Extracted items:
------------------------------

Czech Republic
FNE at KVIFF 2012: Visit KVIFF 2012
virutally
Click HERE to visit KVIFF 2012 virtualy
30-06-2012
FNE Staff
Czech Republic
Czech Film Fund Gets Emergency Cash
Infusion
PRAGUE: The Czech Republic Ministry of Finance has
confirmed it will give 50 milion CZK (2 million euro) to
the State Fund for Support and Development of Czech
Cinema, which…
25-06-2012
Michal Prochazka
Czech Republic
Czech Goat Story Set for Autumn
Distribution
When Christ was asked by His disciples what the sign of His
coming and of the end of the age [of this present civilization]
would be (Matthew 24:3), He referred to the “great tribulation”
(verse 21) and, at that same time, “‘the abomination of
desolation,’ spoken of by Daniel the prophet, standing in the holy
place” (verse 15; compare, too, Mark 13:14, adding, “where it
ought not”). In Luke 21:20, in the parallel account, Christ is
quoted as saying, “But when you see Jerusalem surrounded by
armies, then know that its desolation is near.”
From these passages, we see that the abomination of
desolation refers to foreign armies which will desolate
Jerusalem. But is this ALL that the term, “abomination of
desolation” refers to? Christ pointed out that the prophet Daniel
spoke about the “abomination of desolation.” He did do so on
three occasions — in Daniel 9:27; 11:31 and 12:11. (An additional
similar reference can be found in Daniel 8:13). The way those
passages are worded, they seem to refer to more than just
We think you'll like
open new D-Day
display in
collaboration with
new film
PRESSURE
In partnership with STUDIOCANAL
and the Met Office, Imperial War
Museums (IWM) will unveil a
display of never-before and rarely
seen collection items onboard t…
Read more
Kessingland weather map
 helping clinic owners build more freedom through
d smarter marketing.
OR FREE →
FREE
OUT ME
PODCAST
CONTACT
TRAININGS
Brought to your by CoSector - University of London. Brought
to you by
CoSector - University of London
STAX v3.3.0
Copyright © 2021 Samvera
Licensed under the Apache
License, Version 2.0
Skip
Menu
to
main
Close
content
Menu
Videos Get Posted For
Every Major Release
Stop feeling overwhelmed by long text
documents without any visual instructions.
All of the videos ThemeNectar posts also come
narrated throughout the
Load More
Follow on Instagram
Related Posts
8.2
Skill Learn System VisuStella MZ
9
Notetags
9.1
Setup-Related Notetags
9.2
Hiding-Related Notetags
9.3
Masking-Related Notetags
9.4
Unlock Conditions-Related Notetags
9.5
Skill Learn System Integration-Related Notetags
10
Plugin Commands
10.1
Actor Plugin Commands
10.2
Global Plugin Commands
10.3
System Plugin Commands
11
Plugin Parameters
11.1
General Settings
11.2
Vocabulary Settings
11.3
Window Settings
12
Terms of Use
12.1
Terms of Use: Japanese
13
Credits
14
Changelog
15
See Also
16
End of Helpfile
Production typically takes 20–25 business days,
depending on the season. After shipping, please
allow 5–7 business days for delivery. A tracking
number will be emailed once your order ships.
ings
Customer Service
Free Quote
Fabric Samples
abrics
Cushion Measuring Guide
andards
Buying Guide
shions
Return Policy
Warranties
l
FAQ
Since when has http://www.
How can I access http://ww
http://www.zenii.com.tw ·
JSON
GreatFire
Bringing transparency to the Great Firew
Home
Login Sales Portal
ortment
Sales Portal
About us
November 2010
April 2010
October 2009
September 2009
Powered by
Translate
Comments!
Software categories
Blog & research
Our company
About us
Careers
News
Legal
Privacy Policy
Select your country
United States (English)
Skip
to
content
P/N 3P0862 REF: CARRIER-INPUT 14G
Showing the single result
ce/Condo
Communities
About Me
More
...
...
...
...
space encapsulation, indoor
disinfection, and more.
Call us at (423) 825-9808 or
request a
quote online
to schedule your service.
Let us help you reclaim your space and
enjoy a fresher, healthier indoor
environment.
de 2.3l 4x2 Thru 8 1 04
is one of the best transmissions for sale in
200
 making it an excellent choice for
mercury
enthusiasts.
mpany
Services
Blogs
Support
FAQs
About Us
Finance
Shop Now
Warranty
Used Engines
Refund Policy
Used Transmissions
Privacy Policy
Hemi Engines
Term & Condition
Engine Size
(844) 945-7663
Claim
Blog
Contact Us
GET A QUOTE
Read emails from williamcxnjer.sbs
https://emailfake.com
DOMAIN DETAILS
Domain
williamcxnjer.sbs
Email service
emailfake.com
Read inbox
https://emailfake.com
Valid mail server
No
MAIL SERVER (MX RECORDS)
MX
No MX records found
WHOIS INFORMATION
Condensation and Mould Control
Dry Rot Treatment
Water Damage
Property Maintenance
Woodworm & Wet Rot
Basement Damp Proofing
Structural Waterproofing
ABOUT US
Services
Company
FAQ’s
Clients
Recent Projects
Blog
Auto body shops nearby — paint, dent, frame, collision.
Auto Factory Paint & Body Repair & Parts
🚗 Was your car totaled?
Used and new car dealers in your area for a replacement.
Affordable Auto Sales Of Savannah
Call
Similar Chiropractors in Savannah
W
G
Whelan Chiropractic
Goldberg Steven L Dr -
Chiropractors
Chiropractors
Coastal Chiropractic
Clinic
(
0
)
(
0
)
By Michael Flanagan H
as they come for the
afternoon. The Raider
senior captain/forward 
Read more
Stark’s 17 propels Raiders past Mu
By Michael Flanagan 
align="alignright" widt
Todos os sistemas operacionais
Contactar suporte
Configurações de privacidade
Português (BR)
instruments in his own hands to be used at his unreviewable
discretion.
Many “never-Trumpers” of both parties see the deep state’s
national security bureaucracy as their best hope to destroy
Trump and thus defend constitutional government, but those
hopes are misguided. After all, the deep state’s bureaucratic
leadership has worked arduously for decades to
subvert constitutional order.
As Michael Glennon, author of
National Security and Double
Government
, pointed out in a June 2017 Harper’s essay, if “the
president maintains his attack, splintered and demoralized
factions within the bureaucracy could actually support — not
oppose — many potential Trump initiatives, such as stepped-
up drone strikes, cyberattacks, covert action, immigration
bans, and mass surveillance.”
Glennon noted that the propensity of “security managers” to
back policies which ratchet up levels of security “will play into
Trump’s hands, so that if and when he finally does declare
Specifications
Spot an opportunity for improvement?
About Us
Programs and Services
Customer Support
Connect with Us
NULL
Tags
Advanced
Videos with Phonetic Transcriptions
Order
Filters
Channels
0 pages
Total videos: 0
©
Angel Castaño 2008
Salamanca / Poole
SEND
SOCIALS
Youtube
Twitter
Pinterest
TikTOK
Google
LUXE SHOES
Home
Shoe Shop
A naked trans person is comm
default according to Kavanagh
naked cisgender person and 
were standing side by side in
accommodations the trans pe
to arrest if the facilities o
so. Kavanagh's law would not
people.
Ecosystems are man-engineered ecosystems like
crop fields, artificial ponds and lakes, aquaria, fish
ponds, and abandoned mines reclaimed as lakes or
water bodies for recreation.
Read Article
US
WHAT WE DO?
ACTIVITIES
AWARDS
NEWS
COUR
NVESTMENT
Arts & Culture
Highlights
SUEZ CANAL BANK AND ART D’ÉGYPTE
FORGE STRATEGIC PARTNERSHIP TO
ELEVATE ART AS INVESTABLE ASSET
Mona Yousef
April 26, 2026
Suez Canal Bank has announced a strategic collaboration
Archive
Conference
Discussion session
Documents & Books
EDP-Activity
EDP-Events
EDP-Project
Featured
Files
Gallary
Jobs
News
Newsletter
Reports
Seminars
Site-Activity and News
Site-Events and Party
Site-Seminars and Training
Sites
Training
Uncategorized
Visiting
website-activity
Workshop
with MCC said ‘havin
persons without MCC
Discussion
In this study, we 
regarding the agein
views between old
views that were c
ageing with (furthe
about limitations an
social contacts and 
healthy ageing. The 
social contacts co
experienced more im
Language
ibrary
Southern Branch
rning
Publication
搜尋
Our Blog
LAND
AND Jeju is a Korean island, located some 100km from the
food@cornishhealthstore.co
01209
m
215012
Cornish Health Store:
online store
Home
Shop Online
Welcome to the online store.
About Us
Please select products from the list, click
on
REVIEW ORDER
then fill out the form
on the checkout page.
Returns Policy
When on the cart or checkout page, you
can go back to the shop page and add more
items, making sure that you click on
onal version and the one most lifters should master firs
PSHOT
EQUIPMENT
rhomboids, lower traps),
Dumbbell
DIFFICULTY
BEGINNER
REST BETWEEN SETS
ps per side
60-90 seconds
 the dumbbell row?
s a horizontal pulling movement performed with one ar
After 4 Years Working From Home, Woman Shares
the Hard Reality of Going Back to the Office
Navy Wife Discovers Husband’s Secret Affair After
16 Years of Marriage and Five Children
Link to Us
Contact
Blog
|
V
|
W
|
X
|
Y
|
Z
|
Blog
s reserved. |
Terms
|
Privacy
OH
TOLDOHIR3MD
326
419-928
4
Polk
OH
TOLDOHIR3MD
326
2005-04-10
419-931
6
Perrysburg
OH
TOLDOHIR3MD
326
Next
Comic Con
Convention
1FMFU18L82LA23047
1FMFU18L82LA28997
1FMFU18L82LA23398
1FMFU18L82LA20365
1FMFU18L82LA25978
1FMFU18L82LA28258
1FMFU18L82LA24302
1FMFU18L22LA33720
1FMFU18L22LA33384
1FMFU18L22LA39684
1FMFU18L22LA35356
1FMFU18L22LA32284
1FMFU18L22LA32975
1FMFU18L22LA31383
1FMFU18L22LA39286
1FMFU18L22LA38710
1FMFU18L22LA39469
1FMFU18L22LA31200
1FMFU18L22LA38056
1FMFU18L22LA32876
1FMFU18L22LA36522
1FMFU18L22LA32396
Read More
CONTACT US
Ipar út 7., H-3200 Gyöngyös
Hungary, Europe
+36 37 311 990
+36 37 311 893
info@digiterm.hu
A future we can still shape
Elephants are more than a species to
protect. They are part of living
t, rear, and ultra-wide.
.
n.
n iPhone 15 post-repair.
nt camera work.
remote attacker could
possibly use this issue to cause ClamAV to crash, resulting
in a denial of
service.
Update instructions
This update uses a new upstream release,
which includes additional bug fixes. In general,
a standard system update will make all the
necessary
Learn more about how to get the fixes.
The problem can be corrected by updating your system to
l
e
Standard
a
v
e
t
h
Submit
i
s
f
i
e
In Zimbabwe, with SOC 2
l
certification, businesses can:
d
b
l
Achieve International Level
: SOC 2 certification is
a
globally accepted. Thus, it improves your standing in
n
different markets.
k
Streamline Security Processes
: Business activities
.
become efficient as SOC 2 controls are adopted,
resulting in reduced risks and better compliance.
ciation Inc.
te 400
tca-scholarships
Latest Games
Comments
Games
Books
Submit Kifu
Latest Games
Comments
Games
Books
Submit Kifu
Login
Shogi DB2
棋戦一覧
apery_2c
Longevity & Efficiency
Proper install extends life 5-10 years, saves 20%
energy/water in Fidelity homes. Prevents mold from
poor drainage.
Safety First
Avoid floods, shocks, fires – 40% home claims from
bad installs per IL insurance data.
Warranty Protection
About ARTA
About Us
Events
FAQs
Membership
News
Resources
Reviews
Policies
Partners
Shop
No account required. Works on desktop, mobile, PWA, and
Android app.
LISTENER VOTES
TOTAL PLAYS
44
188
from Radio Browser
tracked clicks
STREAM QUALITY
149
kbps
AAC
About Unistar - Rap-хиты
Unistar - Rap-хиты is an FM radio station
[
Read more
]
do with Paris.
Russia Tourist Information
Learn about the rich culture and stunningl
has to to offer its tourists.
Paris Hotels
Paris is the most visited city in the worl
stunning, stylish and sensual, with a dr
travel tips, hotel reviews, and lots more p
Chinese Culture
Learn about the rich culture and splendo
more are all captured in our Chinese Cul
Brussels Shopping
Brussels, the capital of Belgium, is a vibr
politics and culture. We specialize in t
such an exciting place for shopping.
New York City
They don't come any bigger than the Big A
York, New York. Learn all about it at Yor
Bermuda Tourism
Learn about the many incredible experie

------------------------------

--- WORK TO BE COMPLETED ---
Turn the lines running from the start of the items through the line containing "PRAGUE: The Czech" into a JSON list of strings, one string per line, leaving out blank lines.

--- PROBLEM SOLUTION ---
[
  "Czech Republic",
  "FNE at KVIFF 2012: Visit KVIFF 2012",
  "virutally",
  "Click HERE to visit KVIFF 2012 virtualy",
  "30-06-2012",
  "FNE Staff",
  "Czech Republic",
  "Czech Film Fund Gets Emergency Cash",
  "Infusion",
  "PRAGUE: The Czech Republic Ministry of Finance has"
]